The US association signed a memorandum of understanding with its
South Korea counterpart, the Hydrogen Convergence Alliance, last
year to share information and develop codes and standards.
NRC's review
For NuScale's design, the NRC is proposing to amend the
commission's regulations related to control room staffing to
accommodate NuScale's comparatively small reactor, which is meant
to be installed with multiple units at a single site. Because NRC's
current regulations were developed for the much larger reactors in
operation today, they do not contemplate one control room running
more than one reactor, as is the case with NuScale's modular
design.
To solve that problem, the proposed rule contains "alternative
staffing requirement provisions" that would accommodate NuScale's
planned plant layout.
However, the Federal Register notice also makes clear that those
seeking a license from the agency to build and operate NuScale's
SMR will have to resolve three important technical issues that have
safety implications.
This type of stipulation is not unheard-of for nuclear power.
Westinghouse's AP1000 reactor, which was certified in 2011 and is
under construction in Georgia currently, was approved by NRC with
certain open items that were resolved by specific project
developers.
In the NuScale case, the agency said it found "insufficient
design details available regarding … the presence of large
penetrations, such as the main steam lines; main feedwater lines;
and power module bay heating, ventilation, and air conditioning
lines in the radiation shield wall between the power module bay and
the reactor building steam gallery area."
Without that information, NRC said it "is unable to confirm that
the radiological doses to workers will be maintained within the
radiation zone limits specified in the application."
But the agency said the question can be addressed in
construction license applications because it involves a localized
area of the plant without affecting other aspects of NRC's design
certification review.
NRC said the same was true of questions about potential leakage
from the NuScale reactor's combustible gas monitoring system and
the potential for leakage from this system outside the reactor's
containment structure.
The agency also had questions about the potential for "density
wave oscillations" in the reactor's steam generator. The agency
said those oscillations can affect the "structural and leakage
integrity" of the steam generators, particularly components called
inlet flow restrictors.
Solving those problems could fall to Utah Associated Municipal
Power Systems (UAMPS), a public power provider now on track to be
the first to deploy NuScale's design. UAMPS has said it hopes to
build six SMRs at the Energy Department's Idaho National Laboratory
with significant financial assistance from the federal
government.
NuScale's technology
Oregon-based NuScale is in an expanding race by several
companies to develop and sell a wide variety of advanced reactors,
which are generally designed to have cost, dual-use, and safety
advantages over the current fleet, which is having trouble
competing financially with renewable power and plants burning
inexpensive shale gas.
NuScale's reactor, for example, is to be built underground,
reducing security concerns and costs. The company says that in the
event of an accident, its reactor will safely shut down and
self-cool with no operator action, power or additional cooling
water needed, eliminating any chance of fuel melt.

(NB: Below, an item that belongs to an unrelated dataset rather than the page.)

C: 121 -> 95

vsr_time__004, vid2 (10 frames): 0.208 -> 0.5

One reason that NuScale's design has advanced quickly is that it
is essentially a scaled-down version of the pressurized water
reactor technology in use in the majority of operating US reactors
today. That design similarity has helped speed the NRC review,
compared to more radical SMR designs now under development that use
different kinds of fuel and safety technologies.

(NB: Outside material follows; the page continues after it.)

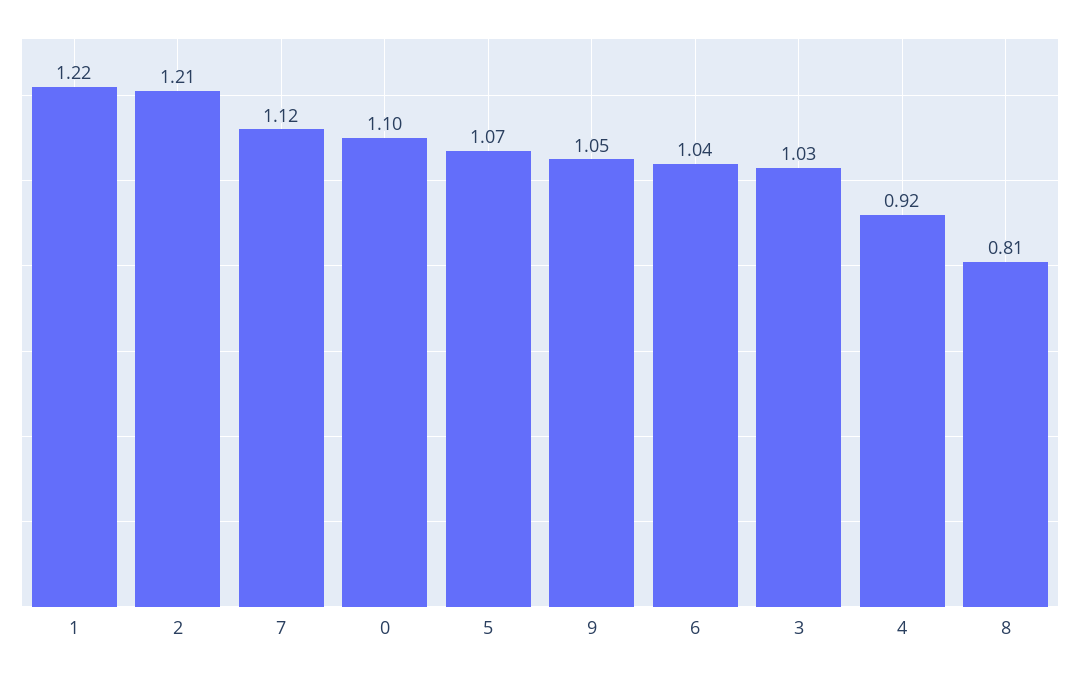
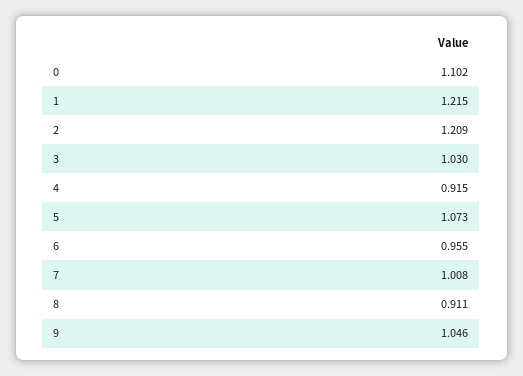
7: 1.12 -> 1.008
6: 1.04 -> 0.955
8: 0.81 -> 0.911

Other vendors are preparing to seek NRC certification for
reactor technologies not currently in commercial operation,
including "fast-neutron," pebble bed, molten salt, and
micro-reactors. At least 20 such companies in North America are
working on advanced designs, and several have begun interacting
with NRC.
NRC says it is in "pre-application" talks or anticipates such
talks with General Atomics about a 265-MW helium-cooled fast
reactor design; X-energy about its 80 MW high-temperature, gas
cooled reactor; TerraPower and GE Hitachi about their Natrium
reactor, a 345- MW design that is paired with energy storage;
Kairos Power about its 140-MW molten-salt reactor; TerraPower about
its molten chloride fast reactor; Westinghouse about its eVinci
micro reactor; and Terrestrial Energy about its 190-MW Integral
Molten Salt Reactor.